Results

Preview. For the one-colour data sets, we first apply the breakage-and-reunion model to the 4 Gy fibroblast data (Simpson and Savage 1996), then the recombinational-repair model. Thereafter somewhat smaller fibroblast data sets, for 2 Gy and 6 Gy, and the very large lymphocyte data set of Barquinero et al. (1998) will be analyzed similarly. Finally, other data, for multi-colour painting, is briefly discussed.

Fibroblast data. Table 1 shows fibroblast data (Simpson and Savage 1996) at 4 Gy for 6 different chromosome homologue pairs painted (effectively one pair at a time), and for a number of different aberration types. In the table, the data is compared with the breakage-and-reunion model predictions, calculated as described in the Methods section, using the parameters $S$ and $\delta$ shown in Table 2. It was found that only the apparently simple centric rings depend sensitively on site number $S$ in the range 8-12 sites; predicted frequencies for the other aberration categories listed remain roughly fixed if $S$ is varied holding $\delta ^2 / S$ constant (i.e. $\delta$ proportional to $S ^{1/2}$).

[Insert Tables 1 and 2 and captions about here]

The participation of different chromosomes in aberrations was further analyzed by determining correlation coefficients. For example, in Figure 3A, CAS model predictions for apparently simple interchanges are shown in a scatter plot with the experimental results. Figure 3B gives corresponding results for total visibly complex aberrations. The correlation coefficients for these and other aberration types are shown in Table 3. For the most part strong correlations are seen.

[Insert Fig. 3 + table 3 + captions about here]

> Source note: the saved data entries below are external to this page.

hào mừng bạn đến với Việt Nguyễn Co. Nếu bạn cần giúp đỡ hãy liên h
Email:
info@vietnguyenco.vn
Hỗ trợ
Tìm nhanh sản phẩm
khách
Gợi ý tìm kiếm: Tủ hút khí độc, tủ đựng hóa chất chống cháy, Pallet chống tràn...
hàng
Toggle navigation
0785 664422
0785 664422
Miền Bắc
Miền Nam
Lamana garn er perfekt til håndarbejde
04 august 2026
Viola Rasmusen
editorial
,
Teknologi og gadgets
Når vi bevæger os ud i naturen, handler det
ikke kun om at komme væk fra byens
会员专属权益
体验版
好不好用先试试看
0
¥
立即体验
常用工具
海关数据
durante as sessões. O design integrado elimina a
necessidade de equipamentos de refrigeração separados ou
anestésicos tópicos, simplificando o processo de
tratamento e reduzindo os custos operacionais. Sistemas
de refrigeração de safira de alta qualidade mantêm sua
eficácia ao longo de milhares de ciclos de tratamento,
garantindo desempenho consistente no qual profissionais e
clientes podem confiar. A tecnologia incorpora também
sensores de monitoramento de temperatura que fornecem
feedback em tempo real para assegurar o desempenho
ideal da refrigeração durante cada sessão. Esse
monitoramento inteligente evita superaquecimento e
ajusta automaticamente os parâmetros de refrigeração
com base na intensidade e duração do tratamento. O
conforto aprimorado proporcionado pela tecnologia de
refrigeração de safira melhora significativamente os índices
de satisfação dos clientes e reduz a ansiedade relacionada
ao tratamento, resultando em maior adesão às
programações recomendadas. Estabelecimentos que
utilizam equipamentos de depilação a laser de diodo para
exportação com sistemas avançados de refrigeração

A similar analysis was carried out for the recombinational-repair model. The best parameters for this model, considering all three doses, were found to be $S = 10$ sites and $\delta$=0.45/Gy (Table 2). Summary results, for totals over all chromosomes, are shown in Table 4. It is seen that the model drastically underpredicts aberration patterns 2F and 2G (Table 4). The model also drastically underpredicts insertions, which are included among the TVC category in Table 4. However, the chromosome participation correlations remain high (Table 3).

[Insert table 4 + caption about here]

Similar, but less detailed, analyses were carried out at 2 Gy and at 6 Gy, using the same parameters. The main results are shown in Tables 3 and 4. It is again seen that the random breakage-and-reunion model gives reasonably accurate results, that the correlations are high, and that the recombinational-repair model drastically underpredicts 2F and 2G patterns. One additional detail of interest is that at 6 Gy, for very complex aberrations involving 6 or more breaks, the observed:predicted numbers for the breakage-and-reunion model are 38:10, i.e. there is substantial underprediction of very complex aberrations, as was previously also found at 4 Gy (Chen et al. 1997).

Theoretical dose-response curves for simple and complex aberrations, incorporating the effects of distortion and saturation, are compared to data at three doses in Figure 4.

The data of Barquinero et al. This experiment has results for all 23 homologue pairs, painted one pair at a time. Table 5 gives the experimental data, with one-way exchange types I-VI reallocated via method (ii), described in the Methods section. The table also gives the predictions of the breakage-and-reunion model with the parameters shown in Table 2. Table 3 gives some correlations for chromosome participation. The breakage-and-reunion model predictions are reasonably accurate. Their weakest feature is a systematic tendency to overpredict visibly complex aberrations other than 2F and 2G patterns (contrasting with the underpredictions found for the fibroblast data in this category).

Some corresponding results for the recombinational-repair model are given in Tables 3 and 4. Once more it is seen that the recombinational-repair model drastically underpredicts 2F and 2G frequencies. For method (i) of reclassifying apparently incomplete aberration patterns, discussed in the Methods section, the predictions for 2F and 2G are somewhat improved, being about 1/5 of the observed values rather than about 1/10, but for method (iii) the discrepancy is somewhat worse (details not shown).

[Insert Table 5 and caption about here]

Multicolour painting. Assuming completeness and negligible DSB clustering along chromosomes, the recombinational-repair pathway cannot lead to an odd number of junctions between any two colours, since each of its complete reciprocal exchanges makes either two or zero colour junctions; the breakage-and-reunion model, however, allows odd numbers of colour junctions. In view of the theorem that for one FISH color all patterns allowed by the breakage-and-reunion model are also allowed by the recombinational-repair model (Sachs et al. 1999) distinguishing between the models by looking for odd numbers of color junctions is relevant only for painting with two or more FISH colours. Three low-LET two-colour data sets give the following respective numbers of patterns recorded as having just one junction between the two FISH colours (rather than having an even number): Lucas and Sachs (1993), 18; Chen et al. (1995), 3; Simpson et al. (1999), 14. A three-colour data set (Knehr et al. 1999) gives additional examples, including some for low LET irradiation.